Generalized receptor-mediated infection using antibody-AAV composites. a, Covalently linked composite structures contain an AAV particle (packaging the delivered transgene) and an antibody that selectively binds cell-type specific surface markers. A HUH domain (here, mMobA) bridges the two components and confers programmable assembly. Insets provide further detail on HUH domain display on the capsid surface and HUH/antibody linkage (formation of a phosphotyrosine adduct with conjugated ssDNA-mAb). b, Wide-field fluorescent imaging of cells transiently transfected with surface-anchored GFP 48 h after viral transduction with 1 × 10⁶ g.c./cell of the indicated virus. Individual channels are pseudocolored green (GFP), magenta (tdTomato, the viral payload), and blue (Hoechst 33342). Only complete anti-GFP-HUH-AAV composites mediate specific infection of GFP positive cells (yellow arrows). With any component missing (mMobA HUH, oligo, or antibody), only basal off-target infection is observed, which is not specific to GFP positive cells (i.e., there is no colocalization of tdTomato and GFP signals). c, Infection efficiency is quantified at different multiplicities of infection (MOI) for the indicated virus. Bar height represents % infected cells at a specific multiplicity of infection (MOI, g.c./cell). All error bars indicate standard error (n = 3).

Figure 6.

Efficient retargeting of premade AAV. a, Wide-field fluorescent imaging 48 h after viral transduction of U251 MG cells with 1 × 10⁶ genome copies (g.c.)/cell of the indicated virus.

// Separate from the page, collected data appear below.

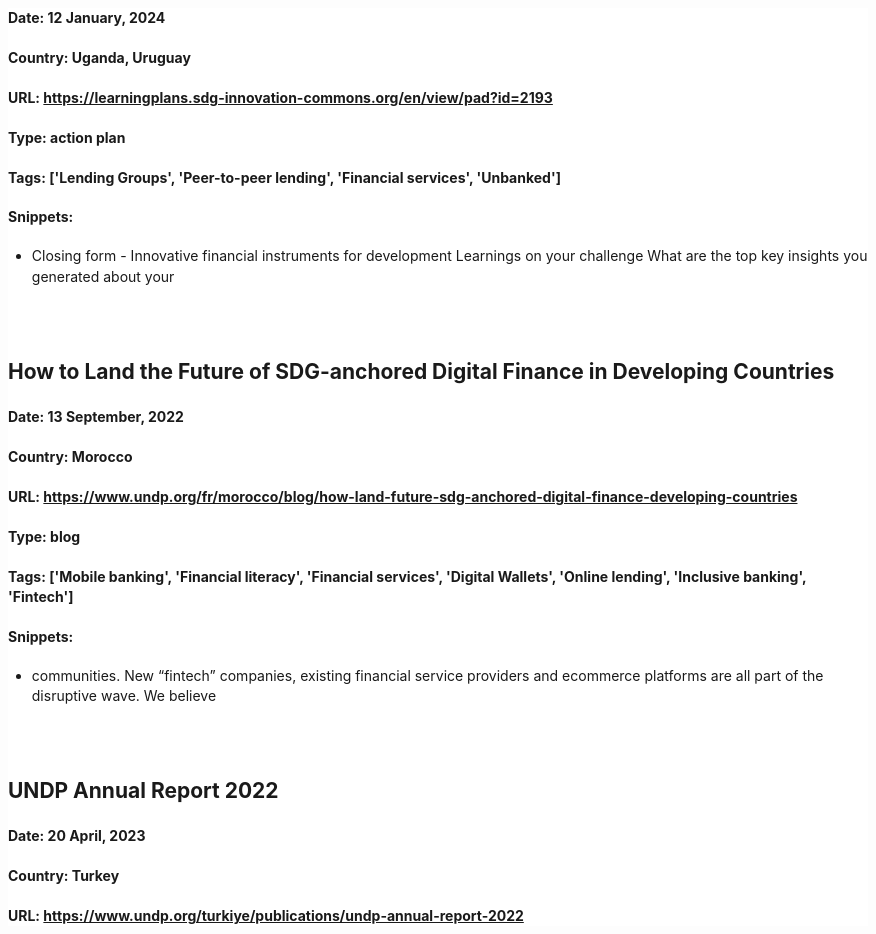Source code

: #### Date: 12 January, 2024

#### Country: Uganda, Uruguay

#### URL: <a href="https://learningplans.sdg-innovation-commons.org/en/view/pad?id=2193" target="_blank">https://learningplans.sdg-innovation-commons.org/en/view/pad?id=2193</a>

#### Type: action plan

#### Tags: ['Lending Groups', 'Peer-to-peer lending', 'Financial services', 'Unbanked']

#### Snippets:
- Closing form - Innovative financial instruments for development Learnings on your challenge What are the top key insights you generated about your
<br/><br/><br/>


## How to Land the Future of SDG-anchored Digital Finance in Developing Countries

#### Date: 13 September, 2022

#### Country: Morocco

#### URL: <a href="https://www.undp.org/fr/morocco/blog/how-land-future-sdg-anchored-digital-finance-developing-countries" target="_blank">https://www.undp.org/fr/morocco/blog/how-land-future-sdg-anchored-digital-finance-developing-countries</a>

#### Type: blog

#### Tags: ['Mobile banking', 'Financial literacy', 'Financial services', 'Digital Wallets', 'Online lending', 'Inclusive banking', 'Fintech']

#### Snippets:
- communities. New “fintech” companies, existing financial service providers and ecommerce platforms are all part of the disruptive wave. We believe
<br/><br/><br/>


## UNDP Annual Report 2022

#### Date: 20 April, 2023

#### Country: Turkey

#### URL: <a href="https://www.undp.org/turkiye/publications/undp-annual-report-2022" target="_blank">https://www.undp.org/turkiye/publications/undp-annual-report-2022</a>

Individual channels are pseudocolored magenta (tdTomato, the viral payload) and blue (Hoechst 33342). While AAV-DJ and complete anti-EGFR-AAV composites infect strongly, AAV-DJΔHBD > HA and composites formed omitting either oligo or antibody are noninfective. Infection efficiency is quantified at different multiplicities of infection (MOI) for the indicated virus (bottom panel). b, Anti-CD7-AAV composites infect Jurkat cells. Shown are representative flow analysis examples from Jurkat cells infected with the AAV-DJ, AAV-DJΔHBD > HA virus, HUH-AAV composites formed with nonoligo labeled anti-CD7, and complete anti-CD7-AAV composites. Cells were infected with each virus at a MOI of 1 × 10⁷ g.c./cell. Cells are counterstained for surface CD7 expression. Percentage of cells in each quadrant are indicated in each corner. Only complete anti-CD7-AAV composites transduce Jurkat cells efficiently. Infection efficiency is further quantified at different MOIs (bottom panel). All error bars indicate standard error (n = 3).

Figure 7.

Receptor-mediated infection in primary neuron culture. a, Immunohistochemistry of primary neuron/glia coculture infected with L1CAM-conjugated AAV delivering tdTomato. IHC identifies neurons (NeuN, green), glia (GFAP, red), and infected neuron (cyan, white arrows). b, Infection ratio of neuron vs glia. While HUH-AAV without conjugated L1CAM antibody (HUH-AAV, no mAB) infects both neurons and glia (teal), L1CAM-conjugated AAV predominantly infects neurons (yellow). All error bars indicate standard error (n = 7–9). g.c., genome copies; mAB, monoclonal antibody.